Please locate each line in the listing below that contains the string "makeId" and copy those lines out in full. Case counts when matching.

Records from a data collection:
((

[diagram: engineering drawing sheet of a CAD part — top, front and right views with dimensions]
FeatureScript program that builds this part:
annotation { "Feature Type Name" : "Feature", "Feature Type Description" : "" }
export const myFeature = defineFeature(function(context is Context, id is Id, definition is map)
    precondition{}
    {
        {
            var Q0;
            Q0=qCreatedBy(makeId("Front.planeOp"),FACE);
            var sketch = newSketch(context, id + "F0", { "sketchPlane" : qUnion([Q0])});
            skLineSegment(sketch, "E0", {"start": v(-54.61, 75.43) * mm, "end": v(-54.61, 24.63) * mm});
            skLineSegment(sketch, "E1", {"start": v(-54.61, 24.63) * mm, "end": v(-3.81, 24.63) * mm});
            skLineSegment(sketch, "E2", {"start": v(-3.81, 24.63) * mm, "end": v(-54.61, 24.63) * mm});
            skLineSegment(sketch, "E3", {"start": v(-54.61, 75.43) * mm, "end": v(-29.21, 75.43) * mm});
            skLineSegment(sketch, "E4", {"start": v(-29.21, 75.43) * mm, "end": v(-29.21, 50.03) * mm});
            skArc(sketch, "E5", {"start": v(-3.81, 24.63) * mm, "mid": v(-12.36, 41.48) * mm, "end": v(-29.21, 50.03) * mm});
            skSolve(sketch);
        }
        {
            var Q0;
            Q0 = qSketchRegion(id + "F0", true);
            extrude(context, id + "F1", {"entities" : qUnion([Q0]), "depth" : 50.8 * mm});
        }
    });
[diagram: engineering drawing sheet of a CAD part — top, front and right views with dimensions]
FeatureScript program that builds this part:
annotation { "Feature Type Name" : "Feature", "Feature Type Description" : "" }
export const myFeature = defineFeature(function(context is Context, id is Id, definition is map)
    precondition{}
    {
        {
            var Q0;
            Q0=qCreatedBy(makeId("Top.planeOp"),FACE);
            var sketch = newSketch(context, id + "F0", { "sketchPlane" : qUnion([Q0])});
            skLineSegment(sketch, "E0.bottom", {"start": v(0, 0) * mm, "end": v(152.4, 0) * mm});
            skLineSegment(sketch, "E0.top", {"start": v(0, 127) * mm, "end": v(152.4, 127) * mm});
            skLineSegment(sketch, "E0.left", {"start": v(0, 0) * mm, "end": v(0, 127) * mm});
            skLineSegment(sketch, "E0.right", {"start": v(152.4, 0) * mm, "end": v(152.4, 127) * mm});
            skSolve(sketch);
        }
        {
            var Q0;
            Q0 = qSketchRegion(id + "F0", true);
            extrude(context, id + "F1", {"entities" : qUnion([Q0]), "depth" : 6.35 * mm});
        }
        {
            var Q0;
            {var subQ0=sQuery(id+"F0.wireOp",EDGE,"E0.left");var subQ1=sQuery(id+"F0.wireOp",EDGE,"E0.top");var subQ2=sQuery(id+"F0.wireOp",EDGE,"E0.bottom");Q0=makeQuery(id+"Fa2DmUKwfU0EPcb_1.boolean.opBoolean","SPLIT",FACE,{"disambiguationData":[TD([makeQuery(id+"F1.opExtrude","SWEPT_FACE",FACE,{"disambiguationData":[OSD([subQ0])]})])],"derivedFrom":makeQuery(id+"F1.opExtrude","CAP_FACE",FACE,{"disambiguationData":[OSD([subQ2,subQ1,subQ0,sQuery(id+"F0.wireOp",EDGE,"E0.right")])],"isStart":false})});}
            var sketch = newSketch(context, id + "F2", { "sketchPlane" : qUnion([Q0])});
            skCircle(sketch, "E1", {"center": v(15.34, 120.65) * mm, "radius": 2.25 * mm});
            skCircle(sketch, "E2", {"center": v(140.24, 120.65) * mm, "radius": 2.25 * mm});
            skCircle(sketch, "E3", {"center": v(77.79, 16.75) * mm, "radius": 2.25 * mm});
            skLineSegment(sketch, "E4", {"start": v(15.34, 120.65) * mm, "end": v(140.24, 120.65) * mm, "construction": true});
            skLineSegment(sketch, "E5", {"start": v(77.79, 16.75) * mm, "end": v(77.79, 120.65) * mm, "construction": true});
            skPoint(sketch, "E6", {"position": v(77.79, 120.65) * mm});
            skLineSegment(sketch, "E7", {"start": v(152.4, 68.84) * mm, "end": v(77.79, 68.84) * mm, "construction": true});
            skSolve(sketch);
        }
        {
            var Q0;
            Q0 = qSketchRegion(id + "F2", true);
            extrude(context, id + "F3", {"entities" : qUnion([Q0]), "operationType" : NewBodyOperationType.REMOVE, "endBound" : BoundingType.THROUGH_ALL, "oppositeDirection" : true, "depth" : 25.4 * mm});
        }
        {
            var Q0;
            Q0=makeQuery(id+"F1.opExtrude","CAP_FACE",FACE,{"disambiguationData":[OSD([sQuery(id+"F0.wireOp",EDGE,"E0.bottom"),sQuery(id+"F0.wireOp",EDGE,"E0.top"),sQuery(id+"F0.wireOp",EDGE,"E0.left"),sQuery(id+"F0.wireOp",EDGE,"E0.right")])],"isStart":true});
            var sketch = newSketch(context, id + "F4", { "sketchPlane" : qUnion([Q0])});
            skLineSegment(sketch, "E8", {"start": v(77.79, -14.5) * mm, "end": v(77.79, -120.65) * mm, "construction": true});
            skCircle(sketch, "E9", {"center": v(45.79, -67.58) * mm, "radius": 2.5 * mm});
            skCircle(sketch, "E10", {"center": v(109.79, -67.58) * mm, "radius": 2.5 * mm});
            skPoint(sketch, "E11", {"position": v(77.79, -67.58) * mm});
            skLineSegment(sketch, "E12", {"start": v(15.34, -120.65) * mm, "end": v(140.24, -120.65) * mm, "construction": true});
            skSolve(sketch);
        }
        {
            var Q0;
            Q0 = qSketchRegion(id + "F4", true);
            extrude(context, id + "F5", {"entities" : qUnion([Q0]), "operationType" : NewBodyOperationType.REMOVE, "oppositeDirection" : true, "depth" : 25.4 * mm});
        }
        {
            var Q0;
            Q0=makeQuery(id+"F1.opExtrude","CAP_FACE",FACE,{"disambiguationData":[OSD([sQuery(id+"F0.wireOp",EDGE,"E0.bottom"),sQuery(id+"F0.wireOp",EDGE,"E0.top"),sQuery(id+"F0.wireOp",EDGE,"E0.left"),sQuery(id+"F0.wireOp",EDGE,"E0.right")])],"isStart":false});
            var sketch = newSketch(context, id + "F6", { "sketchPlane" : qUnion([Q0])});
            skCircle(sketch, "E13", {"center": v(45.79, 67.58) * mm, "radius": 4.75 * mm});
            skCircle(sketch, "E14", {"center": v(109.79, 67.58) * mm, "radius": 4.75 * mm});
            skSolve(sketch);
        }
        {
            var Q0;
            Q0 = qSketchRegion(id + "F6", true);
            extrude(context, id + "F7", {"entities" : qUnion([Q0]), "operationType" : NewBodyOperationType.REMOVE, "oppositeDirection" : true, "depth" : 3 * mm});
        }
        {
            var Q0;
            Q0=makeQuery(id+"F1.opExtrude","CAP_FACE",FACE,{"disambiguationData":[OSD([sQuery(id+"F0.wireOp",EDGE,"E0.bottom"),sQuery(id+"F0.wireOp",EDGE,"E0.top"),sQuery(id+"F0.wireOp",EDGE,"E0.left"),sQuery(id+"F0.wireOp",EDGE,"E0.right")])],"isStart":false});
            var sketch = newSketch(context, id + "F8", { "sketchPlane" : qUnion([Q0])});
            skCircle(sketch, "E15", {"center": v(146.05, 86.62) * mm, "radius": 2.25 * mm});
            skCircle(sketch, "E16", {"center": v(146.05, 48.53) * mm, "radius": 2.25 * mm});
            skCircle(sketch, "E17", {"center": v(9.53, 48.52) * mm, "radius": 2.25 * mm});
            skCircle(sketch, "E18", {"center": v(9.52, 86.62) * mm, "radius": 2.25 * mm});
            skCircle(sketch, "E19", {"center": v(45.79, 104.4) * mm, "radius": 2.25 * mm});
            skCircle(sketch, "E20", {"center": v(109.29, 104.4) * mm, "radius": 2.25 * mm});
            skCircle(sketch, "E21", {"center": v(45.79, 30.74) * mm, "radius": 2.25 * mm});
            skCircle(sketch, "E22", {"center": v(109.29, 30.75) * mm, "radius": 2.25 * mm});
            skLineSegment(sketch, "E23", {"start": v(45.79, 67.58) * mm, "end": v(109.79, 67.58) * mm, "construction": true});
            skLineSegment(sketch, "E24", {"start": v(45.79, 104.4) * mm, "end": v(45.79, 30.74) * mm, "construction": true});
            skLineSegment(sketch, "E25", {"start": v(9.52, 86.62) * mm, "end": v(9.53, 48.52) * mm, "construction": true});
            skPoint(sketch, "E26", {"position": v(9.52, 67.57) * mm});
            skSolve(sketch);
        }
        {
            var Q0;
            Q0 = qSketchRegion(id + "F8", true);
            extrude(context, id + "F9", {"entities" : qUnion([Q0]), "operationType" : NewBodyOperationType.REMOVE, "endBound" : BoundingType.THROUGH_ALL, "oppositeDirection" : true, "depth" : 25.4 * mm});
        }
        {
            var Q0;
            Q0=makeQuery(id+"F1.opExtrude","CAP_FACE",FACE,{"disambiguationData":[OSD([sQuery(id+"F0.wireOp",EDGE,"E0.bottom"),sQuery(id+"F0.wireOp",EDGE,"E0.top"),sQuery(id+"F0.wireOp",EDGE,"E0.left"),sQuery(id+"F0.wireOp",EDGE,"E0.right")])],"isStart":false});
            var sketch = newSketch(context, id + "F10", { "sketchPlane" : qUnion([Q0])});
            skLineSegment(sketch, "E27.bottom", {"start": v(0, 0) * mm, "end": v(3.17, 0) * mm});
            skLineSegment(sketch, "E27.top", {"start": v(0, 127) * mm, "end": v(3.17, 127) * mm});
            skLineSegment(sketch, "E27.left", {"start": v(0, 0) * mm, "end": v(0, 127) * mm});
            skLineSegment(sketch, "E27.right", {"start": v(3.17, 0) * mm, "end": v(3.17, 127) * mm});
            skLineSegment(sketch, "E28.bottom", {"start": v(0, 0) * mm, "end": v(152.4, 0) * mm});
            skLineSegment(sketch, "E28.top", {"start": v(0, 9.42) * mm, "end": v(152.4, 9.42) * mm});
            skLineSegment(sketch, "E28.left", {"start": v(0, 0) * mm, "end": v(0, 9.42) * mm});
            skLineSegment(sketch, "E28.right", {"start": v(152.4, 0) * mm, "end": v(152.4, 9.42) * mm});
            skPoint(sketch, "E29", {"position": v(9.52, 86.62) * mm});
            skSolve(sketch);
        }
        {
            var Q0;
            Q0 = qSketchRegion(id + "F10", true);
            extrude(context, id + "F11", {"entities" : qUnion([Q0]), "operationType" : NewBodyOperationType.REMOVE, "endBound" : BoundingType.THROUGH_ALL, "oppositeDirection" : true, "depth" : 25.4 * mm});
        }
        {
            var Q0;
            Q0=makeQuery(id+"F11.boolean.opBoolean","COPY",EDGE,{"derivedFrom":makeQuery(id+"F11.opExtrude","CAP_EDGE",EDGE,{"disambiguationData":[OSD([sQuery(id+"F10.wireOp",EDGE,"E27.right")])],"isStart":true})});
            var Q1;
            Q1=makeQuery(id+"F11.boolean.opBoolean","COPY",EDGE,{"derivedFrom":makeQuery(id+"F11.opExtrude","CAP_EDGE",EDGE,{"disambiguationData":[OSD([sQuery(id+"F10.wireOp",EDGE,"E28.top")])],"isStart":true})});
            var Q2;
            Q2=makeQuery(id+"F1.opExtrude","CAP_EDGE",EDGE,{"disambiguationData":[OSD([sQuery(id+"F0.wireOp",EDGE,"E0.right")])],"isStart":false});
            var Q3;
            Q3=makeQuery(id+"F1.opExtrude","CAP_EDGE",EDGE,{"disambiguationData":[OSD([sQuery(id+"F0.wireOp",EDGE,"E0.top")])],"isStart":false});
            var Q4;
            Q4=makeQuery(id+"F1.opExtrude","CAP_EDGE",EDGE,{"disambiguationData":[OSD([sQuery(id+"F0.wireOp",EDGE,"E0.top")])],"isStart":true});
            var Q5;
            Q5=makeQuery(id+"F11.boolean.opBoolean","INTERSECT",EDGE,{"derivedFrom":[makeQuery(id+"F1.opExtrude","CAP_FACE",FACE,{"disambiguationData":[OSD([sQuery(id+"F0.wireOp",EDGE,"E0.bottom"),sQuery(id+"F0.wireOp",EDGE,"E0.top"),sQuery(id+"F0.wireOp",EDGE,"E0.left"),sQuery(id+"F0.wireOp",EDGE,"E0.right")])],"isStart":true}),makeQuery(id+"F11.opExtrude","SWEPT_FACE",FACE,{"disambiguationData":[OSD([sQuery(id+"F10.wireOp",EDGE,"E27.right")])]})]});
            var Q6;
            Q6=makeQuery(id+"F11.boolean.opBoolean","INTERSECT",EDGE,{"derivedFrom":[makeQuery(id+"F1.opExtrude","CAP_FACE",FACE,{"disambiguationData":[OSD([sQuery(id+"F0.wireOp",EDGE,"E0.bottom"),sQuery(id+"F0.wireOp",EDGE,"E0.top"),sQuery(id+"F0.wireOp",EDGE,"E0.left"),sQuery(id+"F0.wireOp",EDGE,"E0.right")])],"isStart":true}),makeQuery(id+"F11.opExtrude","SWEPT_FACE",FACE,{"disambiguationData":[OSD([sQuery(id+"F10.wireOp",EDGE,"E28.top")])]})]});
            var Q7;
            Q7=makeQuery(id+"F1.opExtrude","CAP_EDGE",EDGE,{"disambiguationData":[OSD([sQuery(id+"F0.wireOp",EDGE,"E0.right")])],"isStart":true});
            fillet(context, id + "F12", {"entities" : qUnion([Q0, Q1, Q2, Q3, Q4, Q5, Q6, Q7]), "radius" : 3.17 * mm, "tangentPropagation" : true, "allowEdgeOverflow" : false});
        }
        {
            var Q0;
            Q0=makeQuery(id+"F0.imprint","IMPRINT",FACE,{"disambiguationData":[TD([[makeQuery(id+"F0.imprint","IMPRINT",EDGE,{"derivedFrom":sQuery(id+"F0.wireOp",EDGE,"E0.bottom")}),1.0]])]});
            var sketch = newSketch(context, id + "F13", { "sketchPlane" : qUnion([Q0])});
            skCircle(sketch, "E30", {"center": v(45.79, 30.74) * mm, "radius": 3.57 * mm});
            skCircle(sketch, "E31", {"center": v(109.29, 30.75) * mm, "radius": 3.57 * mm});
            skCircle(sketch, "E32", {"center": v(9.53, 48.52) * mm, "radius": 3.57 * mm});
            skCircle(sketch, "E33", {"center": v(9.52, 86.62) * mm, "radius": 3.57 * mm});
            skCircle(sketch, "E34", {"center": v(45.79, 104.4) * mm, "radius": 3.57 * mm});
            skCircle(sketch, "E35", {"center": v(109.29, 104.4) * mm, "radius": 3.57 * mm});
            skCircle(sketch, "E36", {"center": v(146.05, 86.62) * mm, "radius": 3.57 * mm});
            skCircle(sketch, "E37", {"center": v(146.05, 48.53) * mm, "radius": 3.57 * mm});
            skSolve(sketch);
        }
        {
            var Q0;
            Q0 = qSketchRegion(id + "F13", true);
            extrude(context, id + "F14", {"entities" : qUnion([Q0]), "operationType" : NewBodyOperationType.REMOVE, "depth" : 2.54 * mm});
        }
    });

))

Answer for this exercise |
            Q0=qCreatedBy(makeId("Front.planeOp"),FACE);
            Q0=qCreatedBy(makeId("Top.planeOp"),FACE);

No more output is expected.